Work required:
Would you write out, exactly as they stand, all lines from the one containing "Jura Krakowsko – Częstochowska" through the end of the listing below, and only those?

┌──

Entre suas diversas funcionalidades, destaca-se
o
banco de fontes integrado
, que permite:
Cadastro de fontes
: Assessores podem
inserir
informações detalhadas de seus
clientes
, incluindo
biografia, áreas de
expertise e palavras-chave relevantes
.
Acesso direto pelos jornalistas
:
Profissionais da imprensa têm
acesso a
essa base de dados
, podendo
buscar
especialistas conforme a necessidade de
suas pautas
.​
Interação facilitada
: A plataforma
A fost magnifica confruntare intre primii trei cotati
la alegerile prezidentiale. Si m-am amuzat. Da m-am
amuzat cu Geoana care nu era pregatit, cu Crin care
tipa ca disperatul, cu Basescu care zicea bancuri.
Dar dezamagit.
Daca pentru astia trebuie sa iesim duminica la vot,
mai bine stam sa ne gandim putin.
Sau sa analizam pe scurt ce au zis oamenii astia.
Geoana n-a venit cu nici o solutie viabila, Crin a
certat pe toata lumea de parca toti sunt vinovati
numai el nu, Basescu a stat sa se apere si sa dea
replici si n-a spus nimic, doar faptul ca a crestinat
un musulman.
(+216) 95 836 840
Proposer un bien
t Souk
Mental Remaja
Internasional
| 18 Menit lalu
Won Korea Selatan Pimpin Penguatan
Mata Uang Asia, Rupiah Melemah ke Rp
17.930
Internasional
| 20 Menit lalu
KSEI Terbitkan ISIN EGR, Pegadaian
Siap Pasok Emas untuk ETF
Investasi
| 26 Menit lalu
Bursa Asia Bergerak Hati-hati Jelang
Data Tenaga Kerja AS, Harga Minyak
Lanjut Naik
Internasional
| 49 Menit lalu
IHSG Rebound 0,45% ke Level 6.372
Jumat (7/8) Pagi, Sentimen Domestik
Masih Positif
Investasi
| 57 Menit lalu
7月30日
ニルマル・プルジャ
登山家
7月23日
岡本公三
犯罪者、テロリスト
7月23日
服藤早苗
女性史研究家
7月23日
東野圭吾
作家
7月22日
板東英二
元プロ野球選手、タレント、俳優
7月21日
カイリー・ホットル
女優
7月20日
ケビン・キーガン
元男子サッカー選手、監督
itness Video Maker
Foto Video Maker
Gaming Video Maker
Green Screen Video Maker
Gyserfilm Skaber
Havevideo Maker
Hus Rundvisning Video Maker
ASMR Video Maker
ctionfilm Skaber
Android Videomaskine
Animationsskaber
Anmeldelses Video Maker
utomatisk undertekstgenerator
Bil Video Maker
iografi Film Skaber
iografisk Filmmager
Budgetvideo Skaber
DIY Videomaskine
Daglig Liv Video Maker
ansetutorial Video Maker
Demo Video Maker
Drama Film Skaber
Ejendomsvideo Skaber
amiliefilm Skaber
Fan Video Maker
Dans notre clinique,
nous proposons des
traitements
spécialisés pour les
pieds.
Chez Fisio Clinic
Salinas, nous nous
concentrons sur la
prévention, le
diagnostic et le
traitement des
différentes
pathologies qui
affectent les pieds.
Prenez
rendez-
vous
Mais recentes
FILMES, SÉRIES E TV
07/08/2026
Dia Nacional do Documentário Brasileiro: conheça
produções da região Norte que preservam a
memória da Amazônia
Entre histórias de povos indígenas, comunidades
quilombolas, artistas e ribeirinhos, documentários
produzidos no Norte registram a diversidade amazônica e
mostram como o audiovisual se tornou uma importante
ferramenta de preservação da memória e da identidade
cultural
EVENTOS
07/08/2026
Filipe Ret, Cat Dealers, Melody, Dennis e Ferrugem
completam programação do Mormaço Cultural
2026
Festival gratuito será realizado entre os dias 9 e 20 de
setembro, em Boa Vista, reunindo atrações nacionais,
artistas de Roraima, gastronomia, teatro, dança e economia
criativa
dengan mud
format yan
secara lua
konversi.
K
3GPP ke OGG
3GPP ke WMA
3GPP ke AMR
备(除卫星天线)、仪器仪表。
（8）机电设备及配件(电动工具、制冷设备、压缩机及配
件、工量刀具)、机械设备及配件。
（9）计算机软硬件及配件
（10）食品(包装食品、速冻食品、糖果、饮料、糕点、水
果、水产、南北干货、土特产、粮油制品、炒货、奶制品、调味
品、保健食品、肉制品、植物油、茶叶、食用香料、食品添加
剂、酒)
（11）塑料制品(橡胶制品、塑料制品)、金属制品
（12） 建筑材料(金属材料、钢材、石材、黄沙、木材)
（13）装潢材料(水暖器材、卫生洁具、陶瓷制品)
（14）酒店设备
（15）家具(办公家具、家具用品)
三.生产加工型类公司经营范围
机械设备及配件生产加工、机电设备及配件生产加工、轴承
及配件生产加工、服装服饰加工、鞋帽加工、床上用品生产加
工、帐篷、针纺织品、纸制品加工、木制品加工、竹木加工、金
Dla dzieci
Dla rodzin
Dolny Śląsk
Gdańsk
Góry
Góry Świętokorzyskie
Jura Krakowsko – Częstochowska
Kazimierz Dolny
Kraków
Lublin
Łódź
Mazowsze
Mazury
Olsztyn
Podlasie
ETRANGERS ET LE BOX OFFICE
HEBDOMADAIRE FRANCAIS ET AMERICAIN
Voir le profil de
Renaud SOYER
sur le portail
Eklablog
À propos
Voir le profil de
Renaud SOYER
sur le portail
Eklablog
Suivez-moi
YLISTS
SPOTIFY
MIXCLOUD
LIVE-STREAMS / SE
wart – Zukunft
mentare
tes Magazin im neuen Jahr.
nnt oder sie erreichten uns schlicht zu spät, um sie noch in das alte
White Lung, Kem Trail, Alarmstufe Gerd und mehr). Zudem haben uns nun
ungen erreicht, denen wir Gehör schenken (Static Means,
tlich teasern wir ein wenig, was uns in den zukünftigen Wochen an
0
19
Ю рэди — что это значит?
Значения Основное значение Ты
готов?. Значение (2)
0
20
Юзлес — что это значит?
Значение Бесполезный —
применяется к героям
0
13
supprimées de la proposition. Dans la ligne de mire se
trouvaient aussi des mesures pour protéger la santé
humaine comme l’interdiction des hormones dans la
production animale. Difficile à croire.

└──

Task answer:
Jura Krakowsko – Częstochowska
Kazimierz Dolny
Kraków
Lublin
Łódź
Mazowsze
Mazury
Olsztyn
Podlasie
ETRANGERS ET LE BOX OFFICE
HEBDOMADAIRE FRANCAIS ET AMERICAIN
Voir le profil de
Renaud SOYER
sur le portail
Eklablog
À propos
Voir le profil de
Renaud SOYER
sur le portail
Eklablog
Suivez-moi
YLISTS
SPOTIFY
MIXCLOUD
LIVE-STREAMS / SE
wart – Zukunft
mentare
tes Magazin im neuen Jahr.
nnt oder sie erreichten uns schlicht zu spät, um sie noch in das alte
White Lung, Kem Trail, Alarmstufe Gerd und mehr). Zudem haben uns nun
ungen erreicht, denen wir Gehör schenken (Static Means,
tlich teasern wir ein wenig, was uns in den zukünftigen Wochen an
0
19
Ю рэди — что это значит?
Значения Основное значение Ты
готов?. Значение (2)
0
20
Юзлес — что это значит?
Значение Бесполезный —
применяется к героям
0
13
supprimées de la proposition. Dans la ligne de mire se
trouvaient aussi des mesures pour protéger la santé
humaine comme l’interdiction des hormones dans la
production animale. Difficile à croire.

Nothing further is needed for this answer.